Over the years, Jack Dangers, maestro behind Meat Beat Manifesto, has made some interesting, thought-provoking, and sometimes intense music. His newest release, Music for Planetarium, consists of eleven tracks commissioned for a planetarium in Budapest, and these eleven tracks most certainly feel like space. These songs are primarily drones, quiet drones, hushed drones, beautiful drones, and they remind me of the wonderful score to 2001. As such, Music for Planetarium is the perfect soundtrack for calm mornings and for quiet nights, and, if you so desire, for star-gazing. According to the notes, it was "recorded under a quilt at night in Marin County, CA." Hmmm...interesting! I've enjoyed the quietness of the tones on this; it's one of the more relaxing records I've heard this year.
For fun, I threw together a little podcast including songs from records out now or about to be: enjoy!

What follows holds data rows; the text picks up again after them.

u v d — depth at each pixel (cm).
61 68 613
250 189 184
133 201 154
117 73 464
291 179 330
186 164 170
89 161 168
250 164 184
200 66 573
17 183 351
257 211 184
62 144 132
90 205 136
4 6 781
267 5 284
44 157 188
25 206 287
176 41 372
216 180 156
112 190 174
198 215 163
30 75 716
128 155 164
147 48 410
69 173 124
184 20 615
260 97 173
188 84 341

1. "The World The People Together (Come On)" -- The Dandy Warhols 2. "Dance Parties (Distant)" -- 65daysofstatic 3. "The Story of the Impossible" -- Peter von Poehl 4. "Mono no Aware" -- Hammock 5. "We Were So Entangled" -- Head Like A Kite 6. "Down for the Count" -- Daniel Ahern 7. "Northern Skies" -- The Instruments
About all I know about Beequeen is that they hail from the Netherlands and that they sporadically release beautiful records. I happened upon the band on the Important Records website, and I liked what I heard enough to purchase their newest record, Sandancing. After a few listens, I've decided I generally like what I've heard. The band is the longstanding collaboration between Freek Kinkelaar and Frans de Waard, but for this record they've added the vocals of Olga Wallis, a gorgeous singer with a lovely voice--once steeped in folk tradition, if I were to make an educated guess.
Musically speaking, the songs have a tendency of being rather nondescript, but that's quite fine; they're pretty and dark and that's all that matters. There's nothing too intrusive or unpleasant, either. At times, their sound reminds me of Weird Weeds, especially the song "Breathe." At other times, the music reminds me of Mazzy Star, His Name is Alive, and, on "The Honeythief," American Analog Set. Get the vibe here? Mellow, minimal, and occasionally stoned.

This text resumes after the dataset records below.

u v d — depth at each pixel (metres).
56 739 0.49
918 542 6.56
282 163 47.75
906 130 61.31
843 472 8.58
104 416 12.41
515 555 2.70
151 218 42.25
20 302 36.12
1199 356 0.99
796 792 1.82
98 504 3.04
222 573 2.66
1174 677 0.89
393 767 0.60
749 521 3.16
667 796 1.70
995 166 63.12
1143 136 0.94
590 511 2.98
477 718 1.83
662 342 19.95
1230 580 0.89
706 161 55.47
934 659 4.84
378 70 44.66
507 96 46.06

Honestly, I've neve heard their earlier work, so I have nothing to compare Sandancing to, but I'd be curious to hear it, because what I've heard here is pretty and interesting and downright enjoyable.
As much as I liked Paul Dickow's last Strategy album, Future Rock, I like his new one, Music for Lamping, a bit more. The previous album was a curious blend of World Music-style rhythms blended with electronica, and it worked in a way Moby's styles theoretically should have worked. It was funky, but in a rather intellectual way. If Future Rock's modus operandi was to get your feet to move, Music for Lamping is the exact opposite; its charms are pure overcast, downbeat drone and foggy atmospherics. It's what some might call "space music," and rightly so: this is the sort of music that soundtracks starry nights, rainy nights, cloudy nights, moonlight nights, snowy nights, stormy nights. I think that's what Paul was going for; hence the connotations in the title! Heck, I'll be honest; when I first gave this record a go, I did so during the afternoon, and it didn't really reveal its inner beauty; as soon as the sun went down, though, well…hello sailor!
None of Music for Lamping clocks in at less than five minutes, and is bookended by two beautiful fourteen-minute compositions. But time isn't important here; like the best records of this genre, Music for Lamping is a record that flows seamlessly, and you don't really think about trivial things as songs or song titles or "gee, what is he going to do on the next track?" If you listen to Music for Lamping properly, you really won't care about such trivial matters. None of the songs are particularly assuming; there's not much activity within their melodies, but don't worry; the album won't bore you, though it will compel your senses to relax. If I were to describe what he's going for on songs like "I Can't Stand the Rain" or "Cathedral Spark," it's that he's trying to capture the sounds of a city at night. Of course that might be exactly what he's going for. If so, he's succeeded! Music for Lamping is one of the better 'chill-out' records I've heard in a while, and is a gorgeous though unsurprisingly lovely little treat from one of today's more prolific electronic composers.
An honest confession, if I may: I didn't care much for Valet's previous record, Blood is Clean. Why? Can't quite say, really. Sometimes one cannot fully vocalize their aesthetic decisions, and in such cases, why overanalyze? Accept you feel a certain way and move on. I always prefer to give a band or an artist the benefit of the doubt; after all, an unsatisfying record doth not an unsatisfying career make.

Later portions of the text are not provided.